There aren't a whole lot of compelling bargains these days when it comes to income-generating stocks, but there are a select few flying under the radar at the moment. AbbVie (ABBV 1.03%), Gilead Sciences (GILD -0.19%), and Teva Pharmaceutical Industries (TEVA -1.17%), for instance, are all trading at steep discounts relative to their peers. Here's a brief rundown of what makes these three dividend stocks cheap and why they might be worth buying right now.
AbbVie is a beaten-down Dividend Aristocrat
Since being spun off in 2013, AbbVie has increased its payout by a noteworthy 42% and offers income investors a sizable yield of 3.6% at current levels. However, despite its inclusion in the S&P Dividend Aristocrats Index (which it was grandfathered into, as its former parent company, Abbott Laboratories, is an Aristocrat), AbbVie's shares currently sport one of the lowest forward price-to-earnings ratios among all large-cap biotech stocks at 11.4.
The lowdown is that investors are deeply concerned about AbbVie's ability to overcome the entrance of generic versions, known as biosimilars, of its flagship anti-inflammatory drug Humira. Humira is scheduled to go off patent at the end of this year in the U.S., and several companies are already gearing up to challenge the biotech's dominance in this multibillion-dollar market. Before they can do so, however, they will have to overcome a wall of additional patents that AbbVie's management believes can delay the entry of generics until at least 2022.
Aside from Humira, AbbVie also owns around half the commercial rights to the breakthrough blood cancer drug Imbruvica, which is on track to generate megablockbuster sales. And the biotech expects to further shore up its anti-inflammatory franchise in the near future with the second-generation JAK1 inhibitor, ABT-494, which is currently in late-stage testing for rheumatoid arthritis. All told, AbbVie does come with a healthy dose of risk due to Humira's uncertain future. But its current valuation is nonetheless attractive in light of the company's overall product portfolio and management's proven commitment to paying a top-tier dividend.
Gilead is the cheapest large-cap biotech, bar none
Gilead shares have been hammered this year after sales of its hepatitis C drug Harvoni took a big step backward in the second quarter. As a result, shareholders and analysts alike have been clamoring for management to put the biotech's war chest of nearly $30 billion to work by gobbling up a revenue-generating peer. For its part, though, management has been content to continue making smaller deals to grow the biotech's clinical pipeline and product portfolio more organically.
The market has nevertheless shown its displeasure with this strategy by assigning Gilead the absolute cheapest valuation among large-cap biotech stocks, based on its paltry forward price-to-earnings ratio of seven. In fact, Gilead's shares are trading at just a tad over three times its trailing-12-month revenue.
While Gilead's present dividend yield of 2.3% is average for a major drug manufacturer, the biotech's payout ratio of around 15% suggests that management may choose to increase the payout sometime soon. After all, Gilead is currently generating free cash flows of nearly $18 billion per year, and there's little reason to believe this situation will change anytime soon. And even though Gilead does seem destined to eventually dip into the kitty to pursue a franchise-level cancer drug, the biotech's enormous free cash flows and rock-bottom payout ratio strongly suggest that its dividend won't be a casualty of a large transaction.

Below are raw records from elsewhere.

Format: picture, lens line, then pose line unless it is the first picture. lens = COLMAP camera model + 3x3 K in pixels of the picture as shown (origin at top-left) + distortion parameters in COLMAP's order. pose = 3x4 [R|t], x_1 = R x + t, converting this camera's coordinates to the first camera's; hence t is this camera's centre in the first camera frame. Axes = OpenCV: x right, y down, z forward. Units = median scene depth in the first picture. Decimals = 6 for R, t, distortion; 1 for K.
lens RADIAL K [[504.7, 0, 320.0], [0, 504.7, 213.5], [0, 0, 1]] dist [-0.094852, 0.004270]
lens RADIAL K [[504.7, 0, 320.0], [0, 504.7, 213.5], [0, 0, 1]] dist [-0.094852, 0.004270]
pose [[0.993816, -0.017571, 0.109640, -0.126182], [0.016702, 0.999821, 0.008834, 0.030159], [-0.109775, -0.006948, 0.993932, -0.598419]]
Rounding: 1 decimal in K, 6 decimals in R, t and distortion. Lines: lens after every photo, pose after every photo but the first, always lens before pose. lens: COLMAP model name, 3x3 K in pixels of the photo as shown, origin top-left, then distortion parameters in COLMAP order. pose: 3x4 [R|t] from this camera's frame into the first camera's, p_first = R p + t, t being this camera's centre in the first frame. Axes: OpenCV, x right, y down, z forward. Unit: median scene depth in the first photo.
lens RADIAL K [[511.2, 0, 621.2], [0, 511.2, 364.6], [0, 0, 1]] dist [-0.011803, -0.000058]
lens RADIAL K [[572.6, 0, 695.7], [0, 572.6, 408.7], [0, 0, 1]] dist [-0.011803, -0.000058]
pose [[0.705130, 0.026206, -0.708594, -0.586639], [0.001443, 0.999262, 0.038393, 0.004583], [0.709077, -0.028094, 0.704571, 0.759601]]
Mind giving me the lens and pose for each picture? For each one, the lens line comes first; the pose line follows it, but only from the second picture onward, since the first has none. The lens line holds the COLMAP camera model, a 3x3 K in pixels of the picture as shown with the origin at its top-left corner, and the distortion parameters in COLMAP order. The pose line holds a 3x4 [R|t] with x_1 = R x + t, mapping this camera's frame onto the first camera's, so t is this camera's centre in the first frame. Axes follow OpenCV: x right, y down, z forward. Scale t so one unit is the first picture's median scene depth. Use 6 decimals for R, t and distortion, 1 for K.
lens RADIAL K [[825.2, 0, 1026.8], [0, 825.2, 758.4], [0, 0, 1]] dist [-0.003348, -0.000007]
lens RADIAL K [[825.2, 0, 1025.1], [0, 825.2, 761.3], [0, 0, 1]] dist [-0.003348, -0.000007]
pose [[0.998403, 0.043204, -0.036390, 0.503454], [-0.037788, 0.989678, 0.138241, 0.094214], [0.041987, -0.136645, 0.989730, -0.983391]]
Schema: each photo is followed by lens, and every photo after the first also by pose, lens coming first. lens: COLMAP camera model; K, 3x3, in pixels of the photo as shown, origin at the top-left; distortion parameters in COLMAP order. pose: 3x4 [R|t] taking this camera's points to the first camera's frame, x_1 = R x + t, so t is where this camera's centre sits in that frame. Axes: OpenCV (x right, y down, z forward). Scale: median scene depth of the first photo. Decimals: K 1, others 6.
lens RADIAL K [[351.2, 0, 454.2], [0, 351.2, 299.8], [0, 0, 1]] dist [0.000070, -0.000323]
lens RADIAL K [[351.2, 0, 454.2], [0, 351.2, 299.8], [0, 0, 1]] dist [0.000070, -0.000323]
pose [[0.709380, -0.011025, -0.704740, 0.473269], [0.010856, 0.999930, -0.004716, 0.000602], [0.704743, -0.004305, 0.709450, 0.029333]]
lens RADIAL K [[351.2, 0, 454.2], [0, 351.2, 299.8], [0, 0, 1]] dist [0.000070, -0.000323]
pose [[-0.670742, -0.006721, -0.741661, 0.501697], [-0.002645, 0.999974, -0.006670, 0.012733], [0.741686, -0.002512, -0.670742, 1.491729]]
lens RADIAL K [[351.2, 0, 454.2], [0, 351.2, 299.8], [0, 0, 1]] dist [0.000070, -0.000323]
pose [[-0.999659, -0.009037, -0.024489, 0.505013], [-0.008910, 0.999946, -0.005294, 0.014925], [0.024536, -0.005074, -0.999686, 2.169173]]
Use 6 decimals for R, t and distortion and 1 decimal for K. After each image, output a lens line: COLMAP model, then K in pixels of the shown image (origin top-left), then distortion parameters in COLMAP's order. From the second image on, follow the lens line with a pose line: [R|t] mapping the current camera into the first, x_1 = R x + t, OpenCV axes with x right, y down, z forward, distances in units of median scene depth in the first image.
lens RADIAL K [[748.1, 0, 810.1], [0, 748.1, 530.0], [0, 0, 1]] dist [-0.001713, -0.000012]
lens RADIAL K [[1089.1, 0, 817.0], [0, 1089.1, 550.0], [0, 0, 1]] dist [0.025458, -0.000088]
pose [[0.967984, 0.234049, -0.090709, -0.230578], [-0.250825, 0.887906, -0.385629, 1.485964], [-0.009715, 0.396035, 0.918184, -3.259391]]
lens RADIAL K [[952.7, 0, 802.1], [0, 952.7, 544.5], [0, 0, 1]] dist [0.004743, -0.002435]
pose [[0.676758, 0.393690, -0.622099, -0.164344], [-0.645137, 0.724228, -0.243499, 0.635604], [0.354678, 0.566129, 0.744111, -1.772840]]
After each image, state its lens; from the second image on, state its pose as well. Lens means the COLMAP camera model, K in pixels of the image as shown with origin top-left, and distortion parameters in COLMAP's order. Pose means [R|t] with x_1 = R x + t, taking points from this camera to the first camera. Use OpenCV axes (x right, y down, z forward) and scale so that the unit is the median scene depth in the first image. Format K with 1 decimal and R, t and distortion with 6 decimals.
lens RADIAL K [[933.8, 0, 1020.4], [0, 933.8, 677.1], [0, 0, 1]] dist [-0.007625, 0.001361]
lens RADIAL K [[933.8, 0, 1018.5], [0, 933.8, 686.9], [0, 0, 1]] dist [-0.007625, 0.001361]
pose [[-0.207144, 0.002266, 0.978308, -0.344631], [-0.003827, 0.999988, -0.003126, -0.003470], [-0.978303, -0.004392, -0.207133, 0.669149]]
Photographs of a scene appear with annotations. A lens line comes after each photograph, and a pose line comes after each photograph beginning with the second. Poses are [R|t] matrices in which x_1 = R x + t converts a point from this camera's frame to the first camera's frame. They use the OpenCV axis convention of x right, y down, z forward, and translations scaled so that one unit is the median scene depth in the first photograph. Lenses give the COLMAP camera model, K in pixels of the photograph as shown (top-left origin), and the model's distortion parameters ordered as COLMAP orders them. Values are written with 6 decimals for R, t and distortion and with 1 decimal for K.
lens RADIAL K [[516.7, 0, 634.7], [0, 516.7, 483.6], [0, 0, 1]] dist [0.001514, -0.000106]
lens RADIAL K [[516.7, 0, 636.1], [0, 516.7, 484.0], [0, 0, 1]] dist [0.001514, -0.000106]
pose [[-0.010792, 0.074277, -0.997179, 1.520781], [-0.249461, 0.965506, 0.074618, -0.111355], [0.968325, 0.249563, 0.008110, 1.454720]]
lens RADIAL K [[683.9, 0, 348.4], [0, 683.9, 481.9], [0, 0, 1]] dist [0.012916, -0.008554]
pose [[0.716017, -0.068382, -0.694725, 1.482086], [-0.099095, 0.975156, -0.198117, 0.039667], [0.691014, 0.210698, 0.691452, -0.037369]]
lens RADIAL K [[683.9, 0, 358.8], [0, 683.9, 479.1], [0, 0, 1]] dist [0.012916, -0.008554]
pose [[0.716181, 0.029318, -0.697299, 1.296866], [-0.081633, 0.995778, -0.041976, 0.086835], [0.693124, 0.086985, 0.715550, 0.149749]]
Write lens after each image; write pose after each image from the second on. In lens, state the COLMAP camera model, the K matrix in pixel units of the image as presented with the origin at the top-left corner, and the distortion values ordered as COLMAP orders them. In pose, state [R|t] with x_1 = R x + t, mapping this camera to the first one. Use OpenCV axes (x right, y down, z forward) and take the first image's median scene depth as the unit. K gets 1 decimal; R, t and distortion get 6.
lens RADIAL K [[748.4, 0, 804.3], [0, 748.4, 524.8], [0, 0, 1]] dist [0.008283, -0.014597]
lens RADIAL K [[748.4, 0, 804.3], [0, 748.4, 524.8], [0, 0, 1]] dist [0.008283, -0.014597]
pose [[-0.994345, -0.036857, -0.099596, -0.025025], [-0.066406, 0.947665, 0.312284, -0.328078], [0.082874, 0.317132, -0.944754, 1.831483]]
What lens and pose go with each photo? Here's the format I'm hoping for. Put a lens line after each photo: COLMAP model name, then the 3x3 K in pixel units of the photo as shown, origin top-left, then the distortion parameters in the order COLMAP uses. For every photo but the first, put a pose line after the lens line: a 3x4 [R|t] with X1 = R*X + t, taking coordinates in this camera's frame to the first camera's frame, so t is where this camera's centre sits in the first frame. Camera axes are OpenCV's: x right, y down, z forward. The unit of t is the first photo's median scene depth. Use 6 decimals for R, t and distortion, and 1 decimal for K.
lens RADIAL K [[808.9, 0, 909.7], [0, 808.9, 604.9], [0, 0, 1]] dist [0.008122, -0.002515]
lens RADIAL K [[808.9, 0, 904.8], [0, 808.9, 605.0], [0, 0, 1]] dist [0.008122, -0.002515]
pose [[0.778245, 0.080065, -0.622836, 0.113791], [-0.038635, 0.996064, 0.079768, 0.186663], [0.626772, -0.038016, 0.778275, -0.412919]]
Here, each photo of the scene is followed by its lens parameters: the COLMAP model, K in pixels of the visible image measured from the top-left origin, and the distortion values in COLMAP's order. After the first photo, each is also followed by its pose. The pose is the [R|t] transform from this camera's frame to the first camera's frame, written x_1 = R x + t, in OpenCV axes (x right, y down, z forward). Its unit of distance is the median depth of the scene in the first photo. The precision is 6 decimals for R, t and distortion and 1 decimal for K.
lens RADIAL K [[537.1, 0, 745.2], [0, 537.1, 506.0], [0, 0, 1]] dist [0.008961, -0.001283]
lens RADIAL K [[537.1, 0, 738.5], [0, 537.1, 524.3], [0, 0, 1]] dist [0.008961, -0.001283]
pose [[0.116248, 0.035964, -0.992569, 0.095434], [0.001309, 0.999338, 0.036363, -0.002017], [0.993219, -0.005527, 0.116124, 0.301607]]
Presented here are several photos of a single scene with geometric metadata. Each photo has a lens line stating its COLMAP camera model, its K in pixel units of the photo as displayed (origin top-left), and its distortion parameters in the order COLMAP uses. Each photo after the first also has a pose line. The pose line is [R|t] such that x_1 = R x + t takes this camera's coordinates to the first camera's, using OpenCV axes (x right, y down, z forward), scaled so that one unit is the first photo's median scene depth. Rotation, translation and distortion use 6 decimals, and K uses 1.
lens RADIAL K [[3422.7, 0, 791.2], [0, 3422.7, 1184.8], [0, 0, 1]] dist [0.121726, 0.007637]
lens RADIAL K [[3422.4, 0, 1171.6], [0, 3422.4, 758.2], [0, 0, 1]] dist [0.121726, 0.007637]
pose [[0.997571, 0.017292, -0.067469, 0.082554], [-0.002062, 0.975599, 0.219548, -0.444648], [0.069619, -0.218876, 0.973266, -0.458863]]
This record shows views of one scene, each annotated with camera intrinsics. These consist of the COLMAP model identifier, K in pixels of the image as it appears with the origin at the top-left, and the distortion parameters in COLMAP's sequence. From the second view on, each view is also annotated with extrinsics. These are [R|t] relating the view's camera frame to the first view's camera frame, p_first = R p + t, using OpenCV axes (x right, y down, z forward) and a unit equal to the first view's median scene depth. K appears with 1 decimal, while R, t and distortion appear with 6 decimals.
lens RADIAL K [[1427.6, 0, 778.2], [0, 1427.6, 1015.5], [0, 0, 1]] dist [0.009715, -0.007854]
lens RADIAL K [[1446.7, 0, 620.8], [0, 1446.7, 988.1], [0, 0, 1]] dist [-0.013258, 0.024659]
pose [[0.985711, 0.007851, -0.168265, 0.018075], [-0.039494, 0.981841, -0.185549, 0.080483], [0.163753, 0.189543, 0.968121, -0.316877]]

Teva's risk appears overblown
Because of concerns that the 40 mg dose of Teva's flagship multiple sclerosis medicine Copaxone could face generic competition sooner than expected, the company's shares have struggled mightily this year, and are currently trading close to their 52-week lows as a result.
While the outcome of this legal battle is far from certain, the heart of the matter is that it's highly unlikely that a competitor would take the significant risk of launching a generic version until Teva has exhausted its entire range of legal options. What this means is that a generic rival probably won't hit the market until late 2018 at the earliest, implying that Wall Street has overreacted to this threat.
Putting this particular risk factor aside for the moment, Teva's shares are arguably a compelling buy right now for two primary reasons. First off, the drugmaker has shown a deep commitment to paying a fairly standard yield within its peer group over the last five-plus years, making it an attractive option for income-seeking investors:
Second, Teva has greatly diversified its revenue base by acquiring Allergan's (AGN) generic-drug unit this year, further reducing the risk of falling Copaxone sales. This deal is also expected to supercharge Teva's top line next year, with the company's sales forecast to rise by nearly 17% in 2017. Now, while it's true that this $40.5 billion transaction with Allergan hasn't been kind to Teva's balance sheet, the company's healthy growth trajectory should enable it to both pay off debt and maintain its shareholder rewards program going forward.